1. Continuity tells us we can choose $\delta>0$ so that $|f(\theta) - f(0)|< \frac{f(0)}{2}$ if $|\theta - 0| < \delta$ (which in particular implies $f(\theta) > \frac{f(0)}{2}$). Once the existence of such a $\delta$ is established, we can assume it is as small as we need; in particular, we're free to take it to be less than $\pi/2$, without affecting the inequality $f(\theta) > \frac{f(0)}{2}$. If you want to see this more concretely, then take the first $\delta$ that we obtained through continuity, and set $\delta' = \min(\delta,\frac{\pi}{2})$. Then $0<\delta < \frac{\pi}{2}$, and $|\theta|<\delta'$ implies $|\theta|<\delta$ implies $f(\theta) > \frac{f(0)}{2}$.

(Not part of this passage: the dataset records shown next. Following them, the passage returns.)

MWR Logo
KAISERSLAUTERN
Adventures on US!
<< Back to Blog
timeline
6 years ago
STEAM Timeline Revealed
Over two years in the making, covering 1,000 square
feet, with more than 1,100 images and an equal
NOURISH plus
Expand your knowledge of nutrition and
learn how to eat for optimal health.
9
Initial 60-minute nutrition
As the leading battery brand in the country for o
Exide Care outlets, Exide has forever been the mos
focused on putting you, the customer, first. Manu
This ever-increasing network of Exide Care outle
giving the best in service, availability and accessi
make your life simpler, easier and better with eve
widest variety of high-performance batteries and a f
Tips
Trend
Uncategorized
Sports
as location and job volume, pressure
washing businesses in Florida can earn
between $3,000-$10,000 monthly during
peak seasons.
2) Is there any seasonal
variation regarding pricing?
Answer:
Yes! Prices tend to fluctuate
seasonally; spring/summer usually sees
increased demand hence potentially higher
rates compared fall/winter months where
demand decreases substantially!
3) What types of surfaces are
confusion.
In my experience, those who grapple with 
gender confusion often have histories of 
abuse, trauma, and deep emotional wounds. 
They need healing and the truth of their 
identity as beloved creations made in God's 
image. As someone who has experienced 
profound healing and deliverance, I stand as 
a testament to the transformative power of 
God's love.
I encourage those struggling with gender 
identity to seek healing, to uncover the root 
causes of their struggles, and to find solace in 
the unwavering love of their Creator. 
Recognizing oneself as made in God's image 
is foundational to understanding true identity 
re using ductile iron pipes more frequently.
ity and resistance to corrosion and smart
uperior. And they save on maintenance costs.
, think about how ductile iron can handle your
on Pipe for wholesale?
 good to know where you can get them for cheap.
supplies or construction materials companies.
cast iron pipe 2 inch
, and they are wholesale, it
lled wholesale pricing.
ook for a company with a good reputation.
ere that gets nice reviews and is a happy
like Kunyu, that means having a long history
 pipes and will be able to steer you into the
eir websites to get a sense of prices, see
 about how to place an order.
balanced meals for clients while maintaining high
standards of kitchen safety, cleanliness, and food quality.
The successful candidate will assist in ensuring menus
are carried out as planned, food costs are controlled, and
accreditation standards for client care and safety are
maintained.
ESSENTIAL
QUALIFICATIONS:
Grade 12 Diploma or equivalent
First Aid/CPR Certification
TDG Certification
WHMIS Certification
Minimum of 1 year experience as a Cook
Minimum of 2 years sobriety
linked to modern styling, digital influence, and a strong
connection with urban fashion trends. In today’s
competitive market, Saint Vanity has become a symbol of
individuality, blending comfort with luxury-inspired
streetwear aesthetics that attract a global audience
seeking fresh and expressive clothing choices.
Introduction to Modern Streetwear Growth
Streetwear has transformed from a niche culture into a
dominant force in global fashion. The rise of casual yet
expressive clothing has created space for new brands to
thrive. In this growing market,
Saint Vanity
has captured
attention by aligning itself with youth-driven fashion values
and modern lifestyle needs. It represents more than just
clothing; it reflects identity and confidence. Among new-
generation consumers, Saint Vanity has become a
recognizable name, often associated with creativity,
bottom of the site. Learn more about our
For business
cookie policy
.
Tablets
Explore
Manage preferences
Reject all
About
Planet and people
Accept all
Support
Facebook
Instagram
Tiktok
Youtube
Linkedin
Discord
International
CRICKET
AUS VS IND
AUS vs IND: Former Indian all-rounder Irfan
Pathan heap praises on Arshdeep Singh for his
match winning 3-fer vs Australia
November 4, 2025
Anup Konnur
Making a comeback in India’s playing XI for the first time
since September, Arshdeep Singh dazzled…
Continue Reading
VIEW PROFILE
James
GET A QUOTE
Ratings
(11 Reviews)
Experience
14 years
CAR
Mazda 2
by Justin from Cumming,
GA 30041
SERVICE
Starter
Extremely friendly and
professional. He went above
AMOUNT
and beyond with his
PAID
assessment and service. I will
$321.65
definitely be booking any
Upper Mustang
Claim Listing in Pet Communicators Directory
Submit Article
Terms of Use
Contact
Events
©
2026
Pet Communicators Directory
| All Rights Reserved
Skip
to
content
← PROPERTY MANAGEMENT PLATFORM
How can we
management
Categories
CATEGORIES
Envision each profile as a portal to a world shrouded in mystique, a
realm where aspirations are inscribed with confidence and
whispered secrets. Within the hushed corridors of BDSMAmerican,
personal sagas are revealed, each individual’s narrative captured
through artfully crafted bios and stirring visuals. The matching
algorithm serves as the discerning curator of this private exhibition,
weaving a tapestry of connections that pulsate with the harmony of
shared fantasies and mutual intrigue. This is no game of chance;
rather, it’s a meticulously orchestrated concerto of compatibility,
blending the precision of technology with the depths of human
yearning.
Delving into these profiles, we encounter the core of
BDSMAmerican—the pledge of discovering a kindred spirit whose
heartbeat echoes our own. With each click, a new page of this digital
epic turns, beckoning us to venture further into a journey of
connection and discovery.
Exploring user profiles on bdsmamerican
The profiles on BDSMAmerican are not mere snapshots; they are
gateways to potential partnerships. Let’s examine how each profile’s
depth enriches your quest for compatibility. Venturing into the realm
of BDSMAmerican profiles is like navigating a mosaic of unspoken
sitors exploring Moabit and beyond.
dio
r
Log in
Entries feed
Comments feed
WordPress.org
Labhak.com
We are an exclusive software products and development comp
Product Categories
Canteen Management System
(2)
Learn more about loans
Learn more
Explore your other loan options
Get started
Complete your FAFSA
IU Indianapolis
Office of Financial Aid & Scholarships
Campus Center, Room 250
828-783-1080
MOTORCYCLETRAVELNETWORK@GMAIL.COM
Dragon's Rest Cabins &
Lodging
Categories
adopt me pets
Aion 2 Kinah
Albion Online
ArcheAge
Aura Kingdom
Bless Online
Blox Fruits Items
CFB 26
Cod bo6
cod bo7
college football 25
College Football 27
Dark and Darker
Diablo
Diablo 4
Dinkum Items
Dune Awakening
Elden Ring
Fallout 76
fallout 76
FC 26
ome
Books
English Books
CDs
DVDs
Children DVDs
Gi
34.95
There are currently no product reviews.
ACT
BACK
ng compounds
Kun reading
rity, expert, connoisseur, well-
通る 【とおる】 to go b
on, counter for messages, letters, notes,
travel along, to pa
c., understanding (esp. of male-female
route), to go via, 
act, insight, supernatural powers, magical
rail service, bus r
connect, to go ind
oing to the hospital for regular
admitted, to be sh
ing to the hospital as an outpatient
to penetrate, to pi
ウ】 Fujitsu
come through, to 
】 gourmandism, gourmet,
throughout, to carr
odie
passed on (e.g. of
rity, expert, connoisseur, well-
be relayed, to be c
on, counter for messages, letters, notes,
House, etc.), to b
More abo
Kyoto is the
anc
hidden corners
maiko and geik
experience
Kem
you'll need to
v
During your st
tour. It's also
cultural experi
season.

2. Here we're using the fact that $\cos\theta < 1$ when $\theta$ is away from $0$. To make this quantitative, $\cos\theta$ ranges from a maximum of $\cos\delta$ to a minimum of $-1 = \cos\pi$ on the set $\{\delta \leq |\theta|\leq\pi\}$. Therefore $$ \epsilon - 1 \leq p(\theta) \leq \epsilon + \cos\delta $$ when $\delta \leq |\theta| \leq \pi$. On the left, we can throw out an extra $\epsilon/2$: $$ \frac{\epsilon}{2} - 1 \leq \epsilon - 1 \leq p(\theta). $$ On the right, we have $$ \epsilon + \cos\delta = \epsilon + 1 - (1-\cos\delta) = \epsilon + 1 - \lambda. $$ Note $\lambda > 0$. If we choose $\frac{3\epsilon}{2}< \lambda$, then $-\lambda < -\frac{3\epsilon}{2}$, and $$ \epsilon + 1 - \lambda < 1 - \frac{\epsilon}{2}. $$ Therefore if we choose $\epsilon < \frac{2}{3}(1-\cos\delta)$, and obtain $\delta$ as above, then $$ \frac{\epsilon}{2} - 1 \leq p(\theta) \leq 1 - \frac{\epsilon}{2}, $$ or equivalently $$ |p(\theta)| \leq 1 - \frac{\epsilon}{2} $$ whenever $\delta \leq |\theta| \leq \pi$.

3. This is similar to both 1 and 2. Now we're using the fact that near $\theta = 0$, $p(\theta) \sim \epsilon + 1$. By continuity of $\cos\theta$ at $\theta = 0$, there exists $\eta>0$ such that if $|\theta| < \eta$, then $|1 - \cos\theta| < \frac{\epsilon}{2}$. This inequality implies $\cos\theta > 1 - \frac{\epsilon}{2}$. Therefore $$ p(\theta) = \epsilon + \cos\theta > 1 + \frac{\epsilon}{2}. $$ Again, once the existence of such $\eta>0$ is established, then we are free to take it to be as small as we want; in particular we may specify that $\eta<\delta$.

   4. For example, look at $p_1(\theta) = p(\theta) = \epsilon + \cos\theta$. Then $$ \int_{-\pi}^\pi f(\theta)p_1(\theta) d\theta = \epsilon\int_{-\pi}^\pi f(\theta) d\theta + \int_{-\pi}^\pi f(\theta)\cos(\theta) d\theta . $$ Note that the first integral on the RHS is just $\epsilon\hat{f}(0)$, so this is $0$. The second integral is just the first Fourier cosine coefficient: in fact, $$ \int_{-\pi}^\pi f(\theta)\cos\theta d\theta = \int_{-\pi}^\pi \text{Re}(f(\theta)e^{i\theta} )d\theta = \text{Re}\left(\int_{-\pi}^\pi f(\theta)e^{i\theta} d\theta\right) = \text{Re}\hat{f}(1) = 0. $$ (I may be off by a constant prefactor of $\frac{1}{2\pi}$, but this is unimportant.) Here I'm using the assumption that $f$ is real-valued to take $f(\theta)$ under the real part. For higher powers of $p(\theta)$, you'll see the other Fourier coefficients come up just like this, because $p(\theta)^k$ is a trigonometric polynomial (i.e. linear combinations of $\sin(k\theta)$ and $\cos(k\theta)$ for all $k$. So all of these integrals vanish.